Generating and Customizing Robotic Arm Trajectories using Neural Networks
This work addresses the need for predictable robotic actions in human-robot interaction, though it appears incremental as it builds on existing neural network methods for robotics.
The authors tackled the problem of generating and customizing robotic arm trajectories by introducing a neural network approach that computes forward kinematics and integrates with a joint angle generator, achieving precise and repeatable movements as demonstrated with the NICO robot pointing to specific points in space.

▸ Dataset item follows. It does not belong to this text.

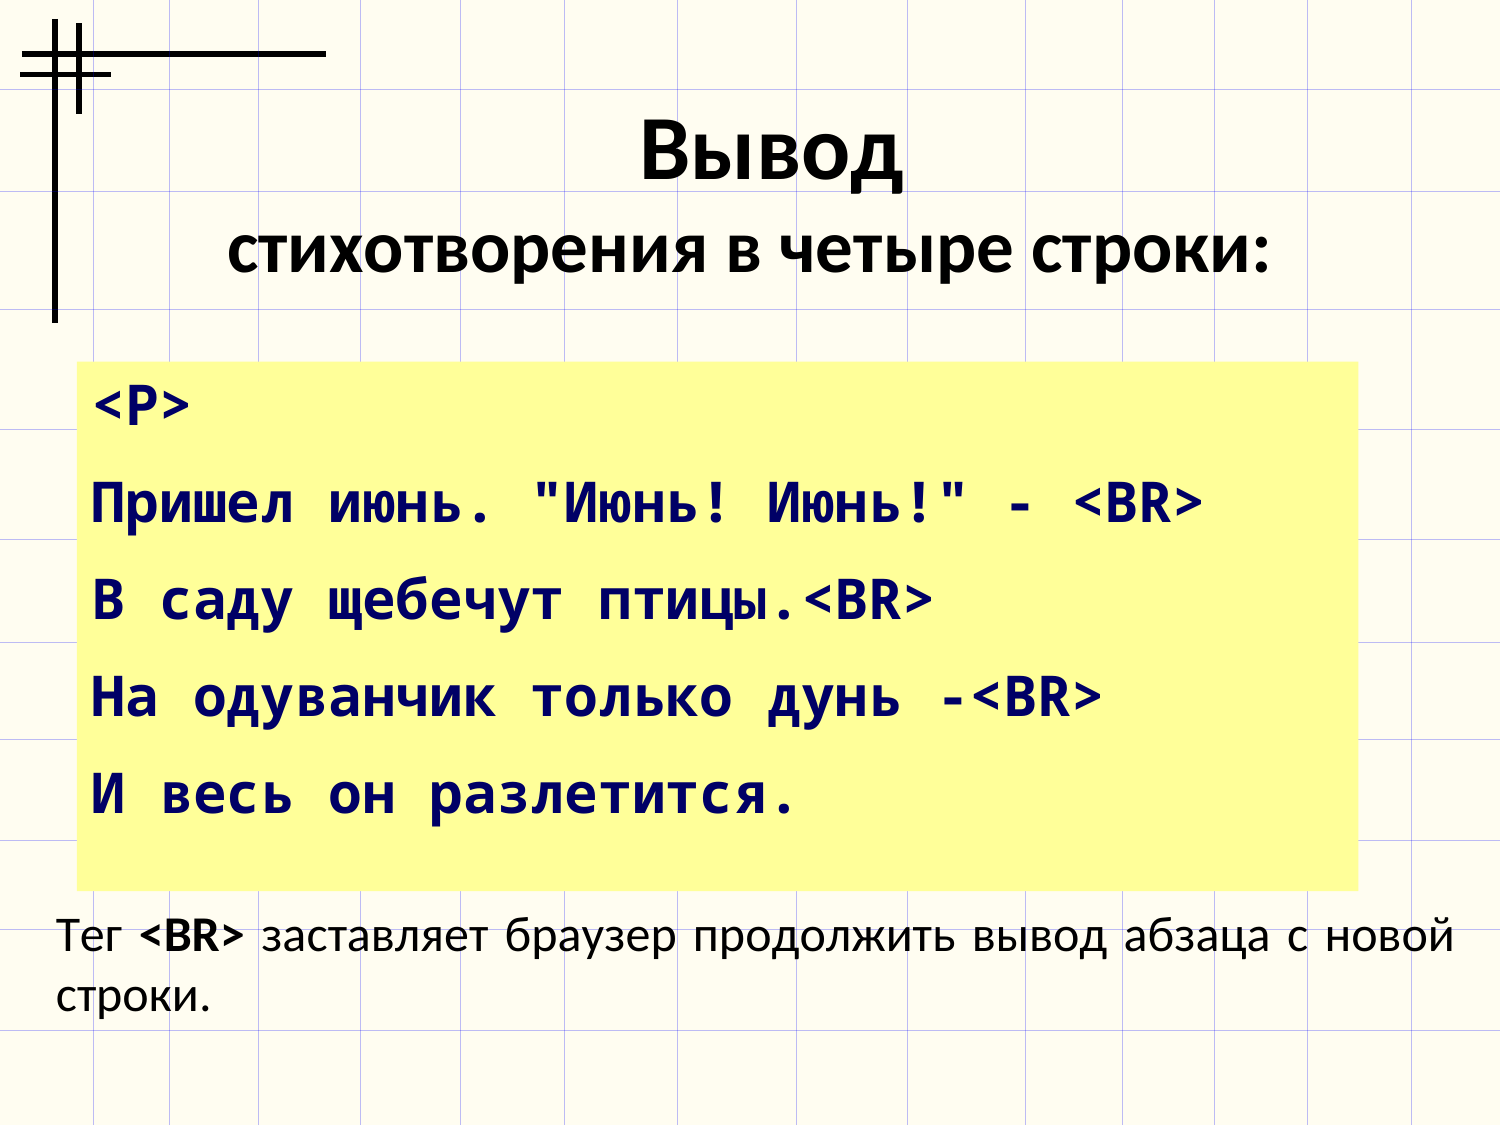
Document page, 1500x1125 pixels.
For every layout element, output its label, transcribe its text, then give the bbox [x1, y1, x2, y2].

We introduce a neural network approach for generating and customizing the trajectory of a robotic arm, that guarantees precision and repeatability. To highlight the potential of this novel method, we describe the design and implementation of the technique and show its application in an experimental setting of cognitive robotics. In this scenario, the NICO robot was characterized by the ability to point to specific points in space with precise linear movements, increasing the predictability of the robotic action during its interaction with humans. To achieve this goal, the neural network computes the forward kinematics of the robot arm. By integrating it with a generator of joint angles, another neural network was developed and trained on an artificial dataset created from suitable start and end poses of the robotic arm. Through the computation of angular velocities, the robot was characterized by its ability to perform the movement, and the quality of its action was evaluated in terms of shape and accuracy. Thanks to its broad applicability, our approach successfully generates precise trajectories that could be customized in their shape and adapted to different settings.